Stored data entries
━━━━━━━━━━━━━━━━
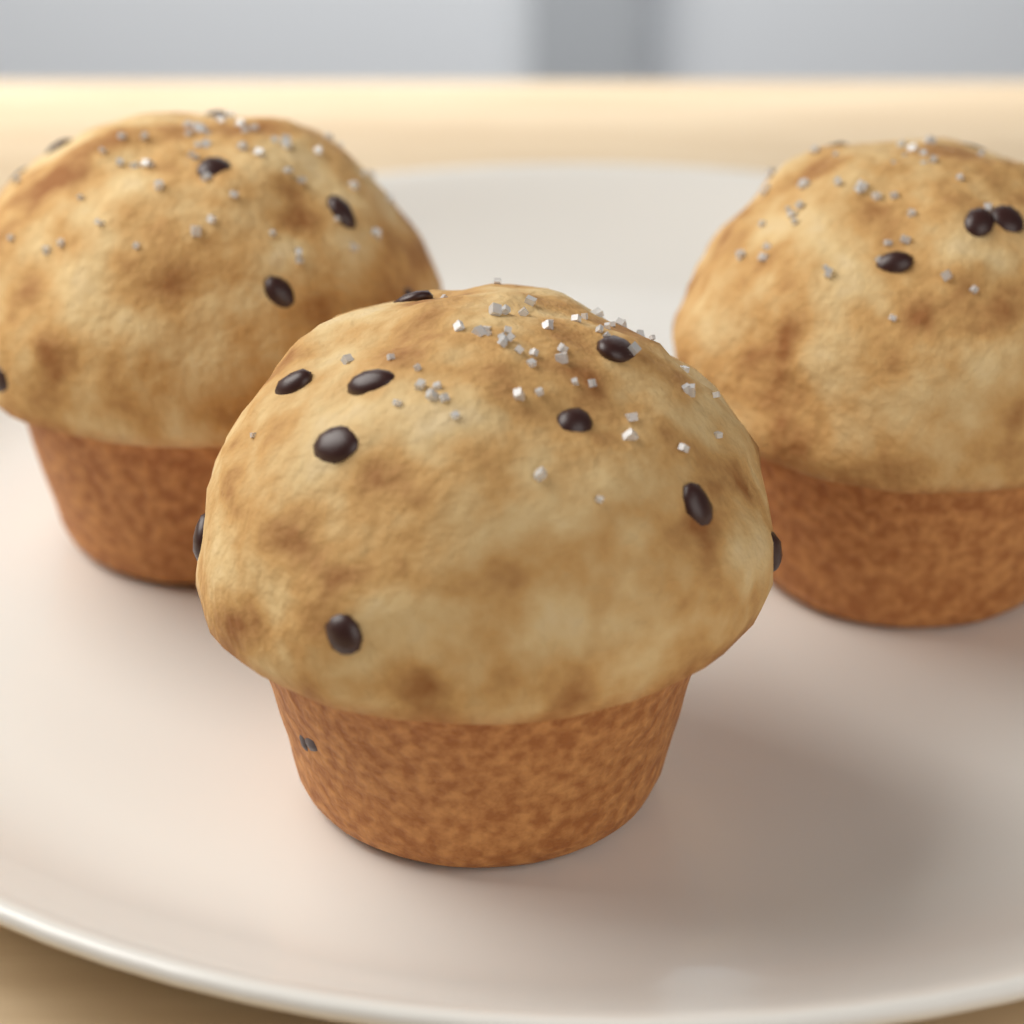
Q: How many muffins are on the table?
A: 3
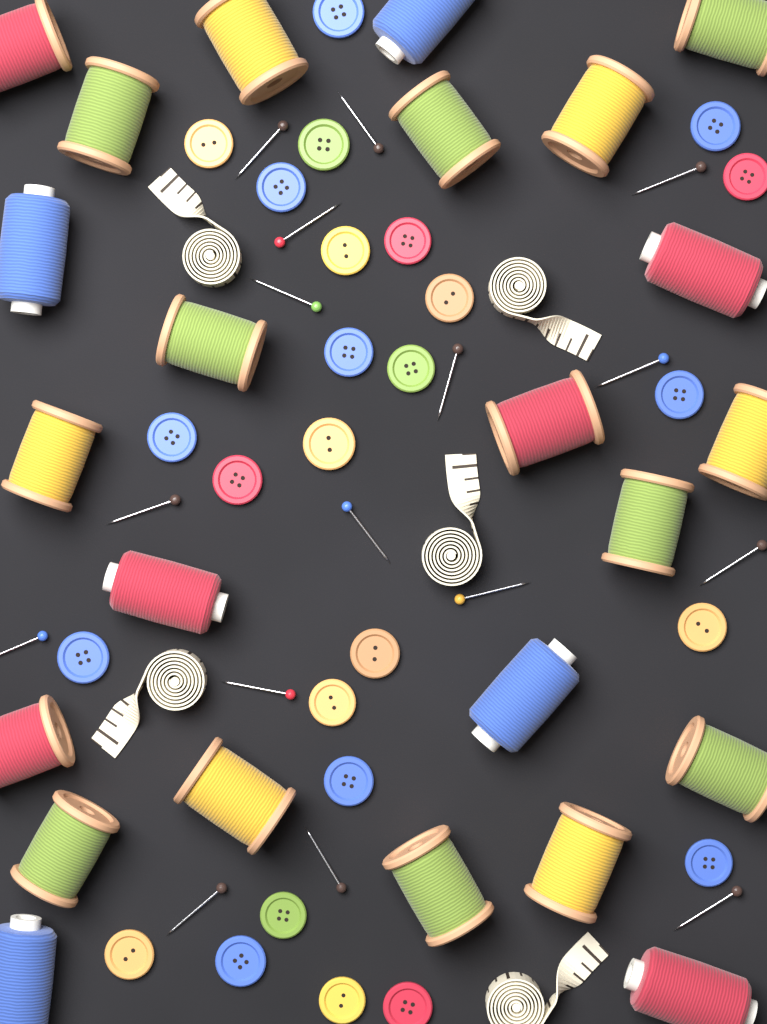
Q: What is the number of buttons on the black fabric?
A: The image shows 26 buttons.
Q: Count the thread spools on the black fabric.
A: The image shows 24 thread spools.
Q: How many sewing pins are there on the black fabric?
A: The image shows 16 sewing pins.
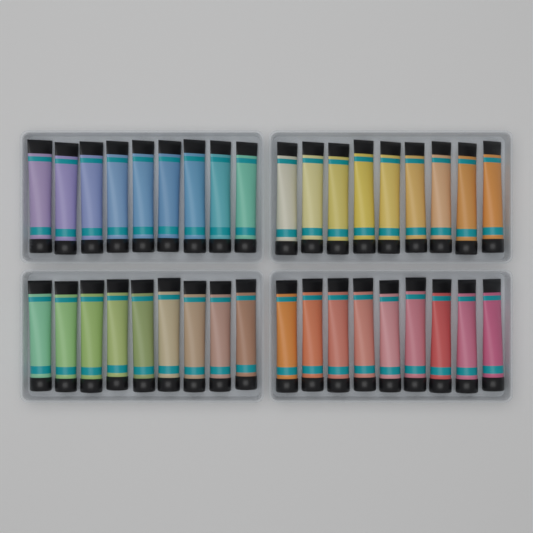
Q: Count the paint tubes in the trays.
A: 36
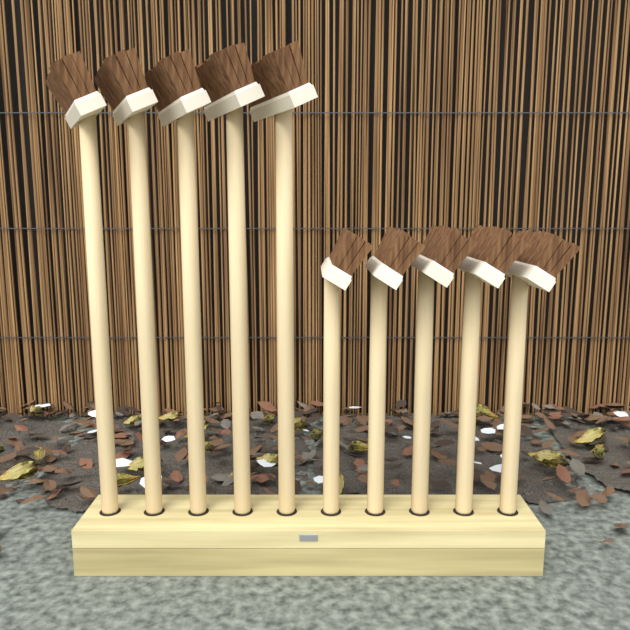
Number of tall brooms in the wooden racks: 5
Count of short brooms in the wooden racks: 5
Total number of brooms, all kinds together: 10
━━━━━━━━━━━━━━━━
• _WHAT IS ASKED_:
Put the lines of the records into a numbered list, beginning at the line that contains "Number of tall brooms in the wooden racks: 5" and ending with the last line of the records. Omit any blank lines.

• _SOLUTION TO THE PROBLEM_:
1. Number of tall brooms in the wooden racks: 5
2. Count of short brooms in the wooden racks: 5
3. Total number of brooms, all kinds together: 10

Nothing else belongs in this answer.